L.L. Bean, Inc. is a leading U.S. catalog company and the largest catalog supplier of outdoor gear in the world. The L.L. Bean catalogs, a tradition since the company’s founding, are the engine that drives company sales; in 1999 the company took in $854 million from catalog sales alone. The 1999 catalogs, 70 in all, offered approximately 16,000 different items, most tied to the pursuit of outdoor, active lifestyles. For the solitary fisherman or the busy baby-boomer, the name L.L. Bean stands for quality, value, and enduring style–so much so that each year more than three million visitors make pilgrimages to the company’s original retail store, in Freeport, Maine, to soak up the Bean ambiance and the Bean bargains. Retail sales for 1999 (including those for the L.L. Kids Store, adjacent to the flagship store; a second L.L. Bean Store in McLean, Virginia; ten factory outlet stores; and more than 20 independently owned retail stores in Japan) reached $206 million. The llbean.com e-commerce web site has been operational since 1996. L.L. Bean also enjoys a high reputation, among its corporate peers as well as its customers, for order fulfillment.

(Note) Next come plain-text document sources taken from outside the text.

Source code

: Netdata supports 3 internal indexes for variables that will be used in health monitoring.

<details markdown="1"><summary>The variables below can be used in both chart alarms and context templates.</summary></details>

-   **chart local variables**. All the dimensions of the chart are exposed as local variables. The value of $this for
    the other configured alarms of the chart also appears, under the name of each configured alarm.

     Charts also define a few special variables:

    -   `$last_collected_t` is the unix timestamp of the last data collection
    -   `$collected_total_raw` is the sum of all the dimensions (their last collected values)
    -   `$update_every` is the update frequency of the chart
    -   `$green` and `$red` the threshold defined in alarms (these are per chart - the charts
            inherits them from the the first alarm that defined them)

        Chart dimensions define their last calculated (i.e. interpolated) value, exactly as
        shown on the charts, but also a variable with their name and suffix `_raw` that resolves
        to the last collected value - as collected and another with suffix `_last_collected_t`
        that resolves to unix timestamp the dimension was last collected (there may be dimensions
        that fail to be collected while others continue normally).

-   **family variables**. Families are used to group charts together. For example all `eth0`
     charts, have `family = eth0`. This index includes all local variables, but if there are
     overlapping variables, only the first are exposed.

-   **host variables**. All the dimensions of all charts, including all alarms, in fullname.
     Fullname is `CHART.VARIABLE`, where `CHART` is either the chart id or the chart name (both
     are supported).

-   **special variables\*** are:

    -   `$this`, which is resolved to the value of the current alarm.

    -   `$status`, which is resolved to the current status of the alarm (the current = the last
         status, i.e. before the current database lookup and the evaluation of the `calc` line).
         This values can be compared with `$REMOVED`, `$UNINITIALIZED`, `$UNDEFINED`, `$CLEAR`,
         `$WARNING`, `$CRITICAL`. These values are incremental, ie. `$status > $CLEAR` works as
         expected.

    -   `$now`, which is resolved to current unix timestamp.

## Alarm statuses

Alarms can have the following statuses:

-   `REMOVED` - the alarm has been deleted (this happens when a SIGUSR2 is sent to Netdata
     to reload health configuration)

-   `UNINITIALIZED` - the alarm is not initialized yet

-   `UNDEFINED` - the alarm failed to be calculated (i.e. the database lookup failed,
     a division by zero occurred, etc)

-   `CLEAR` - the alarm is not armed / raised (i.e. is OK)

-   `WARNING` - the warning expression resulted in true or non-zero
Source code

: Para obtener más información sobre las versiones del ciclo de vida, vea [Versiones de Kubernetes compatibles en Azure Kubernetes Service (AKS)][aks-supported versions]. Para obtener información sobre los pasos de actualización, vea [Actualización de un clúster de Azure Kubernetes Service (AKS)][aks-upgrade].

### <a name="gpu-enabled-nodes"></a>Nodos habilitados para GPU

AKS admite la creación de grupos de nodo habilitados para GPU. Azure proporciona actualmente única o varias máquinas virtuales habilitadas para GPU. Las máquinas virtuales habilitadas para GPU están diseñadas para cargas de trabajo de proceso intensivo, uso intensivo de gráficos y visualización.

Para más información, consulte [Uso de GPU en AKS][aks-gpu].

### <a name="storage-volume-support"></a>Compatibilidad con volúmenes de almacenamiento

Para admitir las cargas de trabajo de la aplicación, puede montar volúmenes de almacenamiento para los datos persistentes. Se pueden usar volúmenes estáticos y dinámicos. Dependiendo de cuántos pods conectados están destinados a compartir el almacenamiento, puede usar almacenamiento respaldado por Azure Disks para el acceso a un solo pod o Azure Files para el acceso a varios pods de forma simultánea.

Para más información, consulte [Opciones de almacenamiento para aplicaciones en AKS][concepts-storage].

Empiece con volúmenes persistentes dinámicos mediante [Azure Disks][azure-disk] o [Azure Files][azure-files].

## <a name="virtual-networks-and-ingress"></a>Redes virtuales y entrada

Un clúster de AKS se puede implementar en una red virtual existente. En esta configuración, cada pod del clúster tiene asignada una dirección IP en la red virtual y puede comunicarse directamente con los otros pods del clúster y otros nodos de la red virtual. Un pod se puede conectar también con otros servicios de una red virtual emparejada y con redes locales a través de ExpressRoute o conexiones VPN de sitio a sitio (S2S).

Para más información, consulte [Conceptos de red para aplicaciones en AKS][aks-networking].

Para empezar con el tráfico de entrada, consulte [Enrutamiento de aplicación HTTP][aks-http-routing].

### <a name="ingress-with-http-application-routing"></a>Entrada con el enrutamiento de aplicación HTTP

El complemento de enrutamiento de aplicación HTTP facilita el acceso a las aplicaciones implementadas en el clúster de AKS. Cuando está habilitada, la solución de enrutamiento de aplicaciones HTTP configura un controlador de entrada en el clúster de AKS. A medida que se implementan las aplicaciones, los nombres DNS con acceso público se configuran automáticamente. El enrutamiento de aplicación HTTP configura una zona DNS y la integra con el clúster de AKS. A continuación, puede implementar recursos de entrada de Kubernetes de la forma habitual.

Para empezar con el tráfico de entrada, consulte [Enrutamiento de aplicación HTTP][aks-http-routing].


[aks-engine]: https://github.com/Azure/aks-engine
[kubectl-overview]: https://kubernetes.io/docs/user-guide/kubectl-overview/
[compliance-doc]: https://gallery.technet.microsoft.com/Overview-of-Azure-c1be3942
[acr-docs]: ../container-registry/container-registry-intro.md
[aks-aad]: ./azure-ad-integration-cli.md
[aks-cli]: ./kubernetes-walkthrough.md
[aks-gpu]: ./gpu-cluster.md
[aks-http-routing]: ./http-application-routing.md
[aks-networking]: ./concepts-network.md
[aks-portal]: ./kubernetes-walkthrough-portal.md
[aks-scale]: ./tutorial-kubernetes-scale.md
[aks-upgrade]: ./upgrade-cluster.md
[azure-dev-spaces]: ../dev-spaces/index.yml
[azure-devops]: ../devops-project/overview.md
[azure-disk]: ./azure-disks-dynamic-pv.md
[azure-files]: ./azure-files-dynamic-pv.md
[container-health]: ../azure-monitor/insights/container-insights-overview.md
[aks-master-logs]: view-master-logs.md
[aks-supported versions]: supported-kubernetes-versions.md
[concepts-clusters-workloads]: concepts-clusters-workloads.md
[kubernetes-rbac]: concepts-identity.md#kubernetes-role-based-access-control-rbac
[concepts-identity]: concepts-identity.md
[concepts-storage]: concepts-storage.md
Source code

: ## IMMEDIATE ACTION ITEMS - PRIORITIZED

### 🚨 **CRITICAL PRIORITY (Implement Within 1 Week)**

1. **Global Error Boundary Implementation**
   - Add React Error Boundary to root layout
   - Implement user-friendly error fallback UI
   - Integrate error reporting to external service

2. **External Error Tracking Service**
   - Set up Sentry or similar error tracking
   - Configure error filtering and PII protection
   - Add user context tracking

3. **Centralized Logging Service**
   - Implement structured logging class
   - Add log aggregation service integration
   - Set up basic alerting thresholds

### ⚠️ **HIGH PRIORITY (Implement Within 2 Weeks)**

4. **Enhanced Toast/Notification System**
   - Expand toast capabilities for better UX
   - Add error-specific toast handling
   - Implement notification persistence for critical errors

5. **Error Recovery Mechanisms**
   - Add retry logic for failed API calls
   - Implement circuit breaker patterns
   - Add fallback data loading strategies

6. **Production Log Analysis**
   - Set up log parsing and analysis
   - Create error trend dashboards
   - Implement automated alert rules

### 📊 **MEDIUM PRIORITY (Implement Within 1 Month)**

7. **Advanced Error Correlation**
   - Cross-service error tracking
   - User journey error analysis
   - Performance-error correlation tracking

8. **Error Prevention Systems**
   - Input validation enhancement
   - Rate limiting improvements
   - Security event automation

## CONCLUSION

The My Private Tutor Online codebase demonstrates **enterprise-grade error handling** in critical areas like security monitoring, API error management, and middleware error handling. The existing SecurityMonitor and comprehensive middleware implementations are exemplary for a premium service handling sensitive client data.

1996: Annual sales exceed $1 billion for the first time.
Sales grew by 10 percent—nearly $1 billion in 1995. In spite of these profits, the company offered buyouts and early retirements to eligible employees in 1996. The company claimed sales were $90 million below target range and it had to cut costs for the next three years in order to remain competitive. Considering the fact that from July 1994 to July 1995, 50 percent of American companies did some sort of downsizing, L.L. Bean’s cost-cutting efforts seemed ordinary.
The company also prides itself since, in 1996, it made the Trendsetter List released by the Labor Department in Washington. This list is comprised of retailers and manufacturers who make extra efforts to guarantee their products are not made in sweatshop conditions, including child labor, abusive conditions, and other compromising circumstances. In addition, it tries to support domestic manufacturing, particularly in Maine.